Re: 心を鬼にして ( No.12 )
日時: 2016/07/03 21:57
名前: 凜太郎 (ID: LN5K1jog)

第3話「一緒に戦えない?青鬼の秘密」4

 自身の周りを覆った氷が割れると、気付けば青い服が体を包んでいた。
 顔を上げると、さっきまで走っていたサッカーボールのダゴビキ?は転がる突進にチェンジしており、ゴロゴロとこちらに向かって来ていた。

「転がるとかアリかよ!?」
「文句言う暇があるならさっさと避けろ!」

 僕は叫びつつ、横に跳んだ。
 二回目とはいえ、やはりまだ慣れず、飛びすぎて、なんとか立ち止まろうと地面に足をつけたら腰から下だけの速度が止まり、それより上の威力は止まり切らず、頭を地面に打ち付け、何度も地面を転がって、なんとか止まった。
 鬼というものはかなり頑丈なのか、痛みはあまりない。
 龍斗は慣れているようで、すでにダゴビキを斬っている最中だった。

「何やってんだよ氷空!アホか!」
「ご、ごめん。まだ慣れてなくて」

 僕は謝りつつ拳銃を抜く。
 拳銃は遠距離用の武器だ。無理に近づくより、遠くから射撃した方が良いだろう。
 とはいえ、拳銃の扱いなんて慣れていない。あんな混戦状態じゃ、下手したら龍斗に当たってしまう。

「何をやっているアオ!」

 その時、声がした。眼球だけ動かして見ると、手乗りサイズの青鬼が宙に浮いていた。

「なっ・・・・・・」
「なんで早く撃たないアオ!今お前の仲間はピンチなんだぞ!」

 コイツは、馬鹿か?下手したら、龍斗に当たってしまうかもしれないんだぞ?

「もし標準を誤ったら・・・・・・龍斗に、当たってしまうかもしれない。そうしたら・・・・・・」
「いつからお前はそんなに臆病になっちまったんだよ!」

 遠くから声がする。顔を上げると、龍斗が刀でダゴビキを受け止めながら、叫んでいた。

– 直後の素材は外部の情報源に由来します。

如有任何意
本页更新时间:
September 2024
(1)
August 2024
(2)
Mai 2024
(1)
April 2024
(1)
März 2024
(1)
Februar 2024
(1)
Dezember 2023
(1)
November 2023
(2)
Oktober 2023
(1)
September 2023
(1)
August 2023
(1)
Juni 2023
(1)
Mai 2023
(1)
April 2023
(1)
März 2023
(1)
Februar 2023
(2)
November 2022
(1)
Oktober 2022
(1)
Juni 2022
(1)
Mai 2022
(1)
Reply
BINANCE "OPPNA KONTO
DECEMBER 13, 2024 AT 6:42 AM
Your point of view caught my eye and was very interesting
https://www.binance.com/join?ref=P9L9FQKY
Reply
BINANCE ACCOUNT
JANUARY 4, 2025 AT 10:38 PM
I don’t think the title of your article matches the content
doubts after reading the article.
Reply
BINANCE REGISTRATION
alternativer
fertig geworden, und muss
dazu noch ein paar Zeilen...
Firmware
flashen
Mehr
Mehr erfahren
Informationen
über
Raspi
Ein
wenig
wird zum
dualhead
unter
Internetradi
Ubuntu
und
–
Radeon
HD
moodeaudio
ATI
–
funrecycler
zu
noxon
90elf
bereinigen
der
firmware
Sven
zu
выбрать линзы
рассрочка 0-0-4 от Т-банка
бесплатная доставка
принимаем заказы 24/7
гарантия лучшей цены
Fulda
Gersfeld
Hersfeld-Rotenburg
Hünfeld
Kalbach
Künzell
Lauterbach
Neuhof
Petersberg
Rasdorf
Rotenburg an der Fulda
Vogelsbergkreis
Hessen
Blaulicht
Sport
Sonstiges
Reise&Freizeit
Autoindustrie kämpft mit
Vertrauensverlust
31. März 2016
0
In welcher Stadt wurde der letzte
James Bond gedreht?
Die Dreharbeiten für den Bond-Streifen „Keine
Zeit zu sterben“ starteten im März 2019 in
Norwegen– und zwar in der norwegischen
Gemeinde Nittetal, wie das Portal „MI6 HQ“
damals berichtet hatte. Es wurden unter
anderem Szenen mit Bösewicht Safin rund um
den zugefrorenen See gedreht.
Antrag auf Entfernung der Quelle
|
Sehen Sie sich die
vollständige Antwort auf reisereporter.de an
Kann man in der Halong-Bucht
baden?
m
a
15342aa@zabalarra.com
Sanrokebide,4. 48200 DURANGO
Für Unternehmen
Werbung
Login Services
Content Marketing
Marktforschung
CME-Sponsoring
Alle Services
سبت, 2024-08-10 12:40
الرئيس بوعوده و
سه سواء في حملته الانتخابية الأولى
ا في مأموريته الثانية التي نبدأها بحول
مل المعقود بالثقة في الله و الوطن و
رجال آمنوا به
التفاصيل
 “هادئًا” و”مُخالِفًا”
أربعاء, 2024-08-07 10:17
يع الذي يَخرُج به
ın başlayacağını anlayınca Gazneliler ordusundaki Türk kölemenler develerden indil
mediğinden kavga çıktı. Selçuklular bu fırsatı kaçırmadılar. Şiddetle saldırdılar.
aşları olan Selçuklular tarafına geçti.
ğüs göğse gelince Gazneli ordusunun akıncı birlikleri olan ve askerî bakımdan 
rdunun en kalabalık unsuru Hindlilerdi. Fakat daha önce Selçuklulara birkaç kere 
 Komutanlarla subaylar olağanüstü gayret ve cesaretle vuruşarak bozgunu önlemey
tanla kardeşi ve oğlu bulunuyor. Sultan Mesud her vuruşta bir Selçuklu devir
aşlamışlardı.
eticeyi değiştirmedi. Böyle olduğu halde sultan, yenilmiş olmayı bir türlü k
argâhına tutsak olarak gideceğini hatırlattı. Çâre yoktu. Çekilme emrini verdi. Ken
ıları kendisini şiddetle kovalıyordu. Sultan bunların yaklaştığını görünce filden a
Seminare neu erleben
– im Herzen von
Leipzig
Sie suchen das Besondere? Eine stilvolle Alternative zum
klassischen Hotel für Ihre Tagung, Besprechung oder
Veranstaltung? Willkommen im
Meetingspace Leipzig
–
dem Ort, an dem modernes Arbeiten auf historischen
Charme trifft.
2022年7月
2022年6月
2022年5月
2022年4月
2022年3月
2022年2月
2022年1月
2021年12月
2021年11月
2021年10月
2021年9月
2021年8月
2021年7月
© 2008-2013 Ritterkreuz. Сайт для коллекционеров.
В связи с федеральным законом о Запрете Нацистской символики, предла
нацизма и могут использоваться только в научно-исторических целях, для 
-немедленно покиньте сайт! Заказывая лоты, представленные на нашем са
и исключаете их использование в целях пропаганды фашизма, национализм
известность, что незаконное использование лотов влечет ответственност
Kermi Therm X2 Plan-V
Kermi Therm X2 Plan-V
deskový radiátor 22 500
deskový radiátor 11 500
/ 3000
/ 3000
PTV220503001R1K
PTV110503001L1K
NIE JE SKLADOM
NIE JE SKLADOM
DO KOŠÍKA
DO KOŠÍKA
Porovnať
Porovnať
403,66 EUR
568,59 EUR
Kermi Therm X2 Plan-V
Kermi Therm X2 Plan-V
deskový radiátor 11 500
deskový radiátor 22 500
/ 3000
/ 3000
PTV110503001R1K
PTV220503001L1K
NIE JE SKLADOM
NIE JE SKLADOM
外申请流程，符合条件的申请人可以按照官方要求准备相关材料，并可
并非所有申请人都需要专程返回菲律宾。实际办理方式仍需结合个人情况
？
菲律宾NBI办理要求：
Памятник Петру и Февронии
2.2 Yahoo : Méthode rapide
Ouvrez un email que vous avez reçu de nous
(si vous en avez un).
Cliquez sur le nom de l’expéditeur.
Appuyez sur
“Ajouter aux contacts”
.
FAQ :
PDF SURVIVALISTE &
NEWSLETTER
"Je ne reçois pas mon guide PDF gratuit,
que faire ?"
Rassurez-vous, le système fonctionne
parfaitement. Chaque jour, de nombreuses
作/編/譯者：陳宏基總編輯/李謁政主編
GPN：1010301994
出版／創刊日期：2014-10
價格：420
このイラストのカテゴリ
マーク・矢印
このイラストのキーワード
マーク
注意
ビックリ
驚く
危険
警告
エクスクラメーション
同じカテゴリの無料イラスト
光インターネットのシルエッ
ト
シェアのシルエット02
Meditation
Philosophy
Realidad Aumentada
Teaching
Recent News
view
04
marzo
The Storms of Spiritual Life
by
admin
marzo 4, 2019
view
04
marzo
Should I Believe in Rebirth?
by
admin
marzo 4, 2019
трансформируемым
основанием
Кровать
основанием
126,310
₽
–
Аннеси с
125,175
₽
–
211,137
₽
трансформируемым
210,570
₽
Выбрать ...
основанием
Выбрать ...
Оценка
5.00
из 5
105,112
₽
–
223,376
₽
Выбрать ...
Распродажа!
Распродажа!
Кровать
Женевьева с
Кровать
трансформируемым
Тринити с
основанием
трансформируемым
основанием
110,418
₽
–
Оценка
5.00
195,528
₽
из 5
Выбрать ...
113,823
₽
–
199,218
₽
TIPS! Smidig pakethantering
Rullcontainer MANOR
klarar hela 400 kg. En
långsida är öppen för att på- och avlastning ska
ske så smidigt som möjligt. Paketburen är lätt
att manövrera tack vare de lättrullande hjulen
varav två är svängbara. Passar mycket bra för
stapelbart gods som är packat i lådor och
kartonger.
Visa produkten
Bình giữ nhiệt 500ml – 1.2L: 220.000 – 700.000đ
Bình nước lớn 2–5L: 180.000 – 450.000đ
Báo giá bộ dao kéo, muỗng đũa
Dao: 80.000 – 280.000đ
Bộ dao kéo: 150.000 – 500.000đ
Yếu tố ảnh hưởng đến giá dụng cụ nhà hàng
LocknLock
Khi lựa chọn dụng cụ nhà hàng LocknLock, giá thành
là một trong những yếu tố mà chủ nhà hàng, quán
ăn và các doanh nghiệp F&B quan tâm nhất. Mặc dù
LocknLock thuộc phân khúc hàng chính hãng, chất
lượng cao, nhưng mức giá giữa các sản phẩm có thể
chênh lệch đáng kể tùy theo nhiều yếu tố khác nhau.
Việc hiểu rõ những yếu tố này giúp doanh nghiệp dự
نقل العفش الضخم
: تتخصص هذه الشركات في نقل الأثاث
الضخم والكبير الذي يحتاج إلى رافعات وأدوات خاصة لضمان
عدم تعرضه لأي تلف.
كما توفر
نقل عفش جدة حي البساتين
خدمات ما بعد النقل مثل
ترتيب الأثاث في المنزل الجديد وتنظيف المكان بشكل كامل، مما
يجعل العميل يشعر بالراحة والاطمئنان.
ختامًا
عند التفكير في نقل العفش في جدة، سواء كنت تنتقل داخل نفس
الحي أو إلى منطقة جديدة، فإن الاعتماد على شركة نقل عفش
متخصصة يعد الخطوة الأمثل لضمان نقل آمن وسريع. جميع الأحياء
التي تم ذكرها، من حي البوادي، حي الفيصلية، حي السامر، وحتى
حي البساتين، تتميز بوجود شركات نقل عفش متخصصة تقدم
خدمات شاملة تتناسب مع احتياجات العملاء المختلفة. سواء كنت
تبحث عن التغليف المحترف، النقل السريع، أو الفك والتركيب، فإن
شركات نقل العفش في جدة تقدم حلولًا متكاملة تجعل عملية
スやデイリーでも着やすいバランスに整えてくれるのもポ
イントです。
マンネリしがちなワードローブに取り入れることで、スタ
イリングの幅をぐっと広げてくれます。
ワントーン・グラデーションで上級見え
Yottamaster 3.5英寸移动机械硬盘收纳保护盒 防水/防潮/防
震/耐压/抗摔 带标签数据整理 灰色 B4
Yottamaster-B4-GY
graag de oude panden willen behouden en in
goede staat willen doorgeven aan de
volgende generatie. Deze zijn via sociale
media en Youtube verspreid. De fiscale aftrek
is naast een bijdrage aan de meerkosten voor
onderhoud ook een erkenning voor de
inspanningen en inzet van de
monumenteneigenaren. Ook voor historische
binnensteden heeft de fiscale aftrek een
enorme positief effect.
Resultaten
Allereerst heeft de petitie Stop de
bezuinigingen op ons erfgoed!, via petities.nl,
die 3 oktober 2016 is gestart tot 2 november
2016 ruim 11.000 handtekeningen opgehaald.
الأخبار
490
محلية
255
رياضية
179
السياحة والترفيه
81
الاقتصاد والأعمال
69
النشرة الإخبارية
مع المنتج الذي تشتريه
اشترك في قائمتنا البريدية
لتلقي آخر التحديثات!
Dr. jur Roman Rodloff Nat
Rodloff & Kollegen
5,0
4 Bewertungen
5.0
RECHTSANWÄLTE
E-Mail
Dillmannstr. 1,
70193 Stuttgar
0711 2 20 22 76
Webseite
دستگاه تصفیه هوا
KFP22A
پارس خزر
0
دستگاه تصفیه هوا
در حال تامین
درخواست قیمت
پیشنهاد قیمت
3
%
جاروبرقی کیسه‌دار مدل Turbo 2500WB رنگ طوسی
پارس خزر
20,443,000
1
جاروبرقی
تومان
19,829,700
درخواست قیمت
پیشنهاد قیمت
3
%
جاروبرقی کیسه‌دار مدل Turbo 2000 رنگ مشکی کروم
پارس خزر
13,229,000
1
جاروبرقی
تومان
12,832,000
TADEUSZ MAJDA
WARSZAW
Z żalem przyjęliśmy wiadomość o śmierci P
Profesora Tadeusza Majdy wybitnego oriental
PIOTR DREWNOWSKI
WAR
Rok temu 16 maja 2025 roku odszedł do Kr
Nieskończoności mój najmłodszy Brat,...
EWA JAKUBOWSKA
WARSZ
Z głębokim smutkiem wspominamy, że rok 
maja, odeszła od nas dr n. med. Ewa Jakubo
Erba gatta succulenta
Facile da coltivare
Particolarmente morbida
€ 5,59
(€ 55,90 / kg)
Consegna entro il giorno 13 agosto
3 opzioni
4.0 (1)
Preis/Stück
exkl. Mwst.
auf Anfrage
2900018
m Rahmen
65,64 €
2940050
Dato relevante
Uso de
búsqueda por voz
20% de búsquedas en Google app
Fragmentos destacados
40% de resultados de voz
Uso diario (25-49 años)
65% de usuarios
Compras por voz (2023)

「お前は失敗を恐れて行動しないような、臆病者じゃなかったッ!お前は、たとえどんなに劣勢な試合の時でも、失敗するかもしれない指示でもとにかく出して、チームを優勝に導いてきたじゃないか!全国大会の時は、ちょっと失敗しちまったけどよぉ。あの時は俺のミスもあったから、気にすんな!」
「お前・・・・・・よくその状況でそんなに喋れるな」
「気にするところそこかよ!?そんなもん、気合でどうにかしてるに決まってるだろ」
「気合って・・・・・・」
「とにかくだ!自分を信じろ!俺に当たってもちょっとやそっとじゃ死なねぇよ!」

 熱血論というか、精神論というか。ハッキリ言って、無茶苦茶だ。
 でも、覚悟はできた。失敗したら、その時はその時だ。
 僕は拳銃を構え、ダゴビキの足元に標準を定める。そして、撃った。
 弾丸は真っ直ぐに、ダゴビキの足にヒットし、奴の体を揺らがせた。

「よしっ!」

 僕は小さくガッツポーズをした。
 龍斗は力が弱くなったのか、ダゴビキを思い切りぶった切って蹴り飛ばした。
 サッカーボールであるダゴビキは無様に転がり、ちょうどサッカーゴールに入って行った。

「おー。ゴールゴール。俺1ポイントな」
「でも試合運びを完璧にしたのは僕。だから、功績の八割は僕ね」
「でもゴールしたのは俺だから!」
「・・・・・・懐かしいね。このやり取り」

 僕が笑うと龍斗も白い歯を見せ、「そうだなっ」と笑った。
 僕は拳銃を肩にポンポンと置き、「じゃあさー」と話を切り出す。

「あのダゴビキを先に倒した方が勝ちで、どう?」
「おっそれ乗った。じゃあ負けた方が勝った方にジュース奢るってことで」
「おっけい」

 僕と龍斗は、ダゴビキに向き直る。
 ダゴビキはちょうどゴールにはまり、動けない様子だ。

「お前ずりぃよなぁ〜。拳銃だから、ここからでも攻撃できるんだから」
「運が無かったね。龍斗。ジュースは僕のものさ」
「そうはいくかっ」

 僕が拳銃を構えるのと同時に、龍斗は刀を構えダゴビキに迫る。
 僕は目を瞑って、前回やったように僕の中の怒りの感情を、拳銃に込める。
 引き金を引くと、青い弾丸が二発、ダゴビキの体に吸い込まれていく。
 そして、奴の体は凍り付いた。
 そこに、刀に炎を纏わせた龍斗が突進し、ダゴビキの体を切り裂いた。
 奴の体は燃え尽き、崩れ去った。

「ふぅ。終わったか。僕のおかげでね」
「待て待て待て」

 拳銃をしまいながら呟いた僕に、龍斗が近づいてくる。
 僕は首を傾げた。

「なに?」
「最後に手を下したのは俺だ。つまり倒したのは、お、れ」
「でも僕のおかげでしょ?大体、僕が撃ったおかげでああやってゴールにはめて動けなくできたんだし」
「おいおいおい。ルールが違うじゃないか。先に倒した方が勝ちだろ?誰のおかげかじゃなくてさ。つまり、倒した、俺の、勝ち。ОK?」
「それを言ったら、最後に技を食らわせたのは僕だ。だから、僕の勝ち」
「ぐぬぬぬ・・・・・・」

 気付けば、空は夕陽で赤く染まり、カラスが鳴いていた。
 僕たちがそれに気づくのは、結局両方が折れ、引き分けという話になる、今から十分後のことだった。